Virus “zombie” dal permafrost…o forse no?

Negli ultimi anni le testate giornalistiche di tutto il mondo hanno “allarmato” milioni di persone, affermando che sono stati resuscitati dei virus (i cosidetti “virus zombie”) estratti dal permafrost e che sarebbero potuti essere un potenziale rischio epidemiologico.

Questo allarmismo è lecito e corretto?

La risposta è sì… se siete delle amebe. Finora i virus estratti dai ghiacci del permafrost (almeno per la maggior parte dei casi) fanno parte dei cosiddetti “virus giganti”. Questi virus, come si può facilmente dedurre, sono di grandi dimensioni se comparati agli altri, e attaccano cellule procariote di grandi dimensioni come quelle delle amebe, che sono più grandi rispetto alle cellule degli animali.

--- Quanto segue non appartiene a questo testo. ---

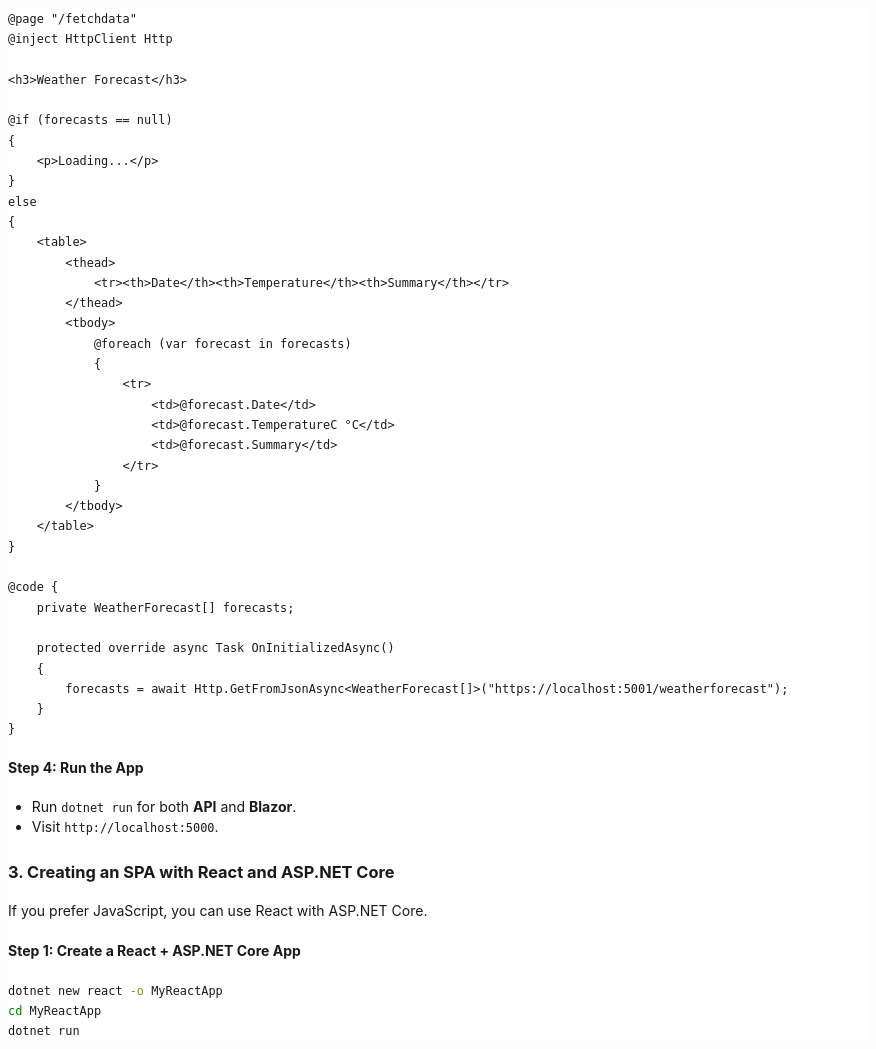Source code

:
 ```razor
@page "/fetchdata"
@inject HttpClient Http

<h3>Weather Forecast</h3>

@if (forecasts == null)
{
    <p>Loading...</p>
}
else
{
    <table>
        <thead>
            <tr><th>Date</th><th>Temperature</th><th>Summary</th></tr>
        </thead>
        <tbody>
            @foreach (var forecast in forecasts)
            {
                <tr>
                    <td>@forecast.Date</td>
                    <td>@forecast.TemperatureC °C</td>
                    <td>@forecast.Summary</td>
                </tr>
            }
        </tbody>
    </table>
}

@code {
    private WeatherForecast[] forecasts;

    protected override async Task OnInitializedAsync()
    {
        forecasts = await Http.GetFromJsonAsync<WeatherForecast[]>("https://localhost:5001/weatherforecast");
    }
}
```

#### **Step 4: Run the App**

- Run `dotnet run` for both **API** and **Blazor**.
- Visit `http://localhost:5000`.

### **3. Creating an SPA with React and ASP.NET Core**

If you prefer JavaScript, you can use React with ASP.NET Core.

#### **Step 1: Create a React + ASP.NET Core App**

```sh
dotnet new react -o MyReactApp
cd MyReactApp
dotnet run
```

Anche se uno di questi virus appartenesse a uno di quei tipi che possono infettare l’uomo, il rischio di infezione sarebbe talmente basso da essere trascurabile.

Dobbiamo ricordarci che i virus, per infettarci, hanno bisogno di evolversi insieme a noi, adattandosi alle nostre difese immunitarie sempre più efficienti. Quando estraiamo dei virus dal ghiaccio dobbiamo tenere presente che spesso questi sono lì da più di 3000 anni e quindi è molto improbabile che abbiano tattiche virologiche efficaci contro le nostre difese.

È anche vero però che c’è stato un vero rischio epidemiologico negli ultimi anni, causato da qualcosa che è stato estratto dal ghiaccio, ma questo era un batterio. Il batterio in questione è un ceppo dell’antrace, un batterio ancora presente tra la popolazione e che spesso infetta anche interi allevamenti di bestiame, ma nonostante ciò la situazione è sotto controllo ed il rischio di una pandemia è pressochè assente. C’è da considerare anche che questo batterio non è stato estratto dall’uomo, bensì dagli animali.

Si pensa infatti che sia partito da alcune carcasse di alce, congelate da alcuni anni e che ospitavano alcuni “individui” del batterio. Con l’aumento delle temperature queste carcasse sono state un habitat ottimo per la riattivazione e la proliferazione dell’antrace e anche un pasto già pronto per gli animali che, mangiando la carne infetta, hanno contribuito alla diffusione del patogeno che si è dimostrato molto efficace nei salti di specie.

Prima abbiamo detto che i virus e i batteri si risvegliano una volta fuori dal ghiaccio, quindi sarebbe giusto definirli zombie?

La risposta è complicata e fa parte di un dibattito molto ampio e che va avanti da moltissimi anni. Per la maggior parte dei casi, gli scienziati non considerano i virus degli esseri viventi, classificandoli più che altro come forme di vita arcaiche e non senzienti, anche se questa definizione potrebbe essere in parte errata. Ma se vogliamo semplificare la questione, vedere come dei morti viventi queste forme di vita è generalmente sbagliato. Dobbiamo infatti ricordare che il loro metabolismo è completamente diverso dal nostro e permette loro di riuscire a riattivare le loro funzioni vitali in condizioni ottimali come lo scongelamento e l’aumento delle temperature nonostante siano passati migliaia di anni, sempre se non vengano intaccati dai cristalli di ghiaccio che possono rompere le pareti cellulari.

Infine dobbiamo ricordare che, anche se ora la possibilità di una pandemia causata da questi virus e batteri è più che remota, in futuro con lo scongelamento dei ghiacciai questo rischio potrebbe aumentare considerevolmente. I ghiacciai sono delle riserve immense di potenziali patogeni per l’uomo e per gli altri esseri viventi, e questo dovrebbe essere un motivo in più per rispettare l’ambiente e informarci meglio che si può.